Let’s say you’d like to change your social media habits so that eventually you barely check all those feeds. Experiment with shutting off your phone or blocking sites from your laptop for one hour a day. Then notice how you feel.

“Be curious about what emotional payoff you get from being on Facebook and Instagram,” Sanghvi says. “Is your addiction motivated by boredom? By a need to connect with others? Is it a way of avoiding a job you don’t like?” (Exercises in step 1 are useful here.)

3. Help yourself

We are more likely to want something if it’s right in front of us.

So leave your phone in another room. If you’re not ready to delete Facebook from your phone, make it harder to find. Put social media apps inside nested folders, so it takes at least three clicks to get to them, Sanghvi suggests.

If you’re on Facebook a lot because you crave social connection (which you discovered in step 2) establish other ways to connect with people: call a friend, take a group class.

4. Get specific

Have a plan and put your action steps on your calendar.

That might mean gradually increasing how long you stay away from social media each day, until you check it once every few weeks.

Remember: Take time to notice what you feel as you follow this new pattern (returning to exercises in step 1).

5. Be nice to yourself

Use self-compassion when you get off track.
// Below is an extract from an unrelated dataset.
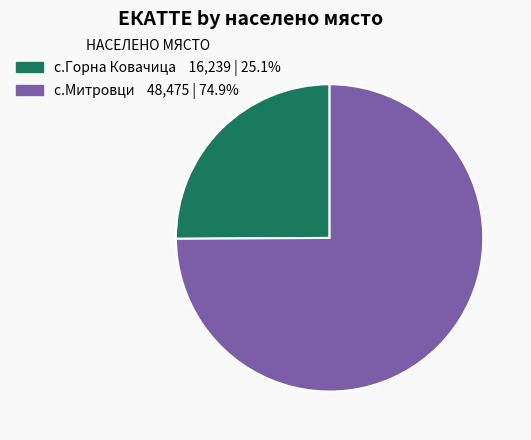

Which category has the smallest portion of the pie?

с.Горна Ковачица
“It’s time to let go of the idea that if we resist temptation and get a lot done, we are somehow good, and if we give in to temptation and procrastination, we are bad,” Sanghvi says. “Let’s not confuse willpower with virtue.”

Plus, humans tend to be motivated by positive reinforcement – not negative feedback.

 “The guilt and shame that arise from telling ourselves we are bad, lazy and stupid are deeply painful emotions,” Sanghvi says. “Emotional discomfort often leads us to numb ourselves with the very behaviors we are trying to quit.”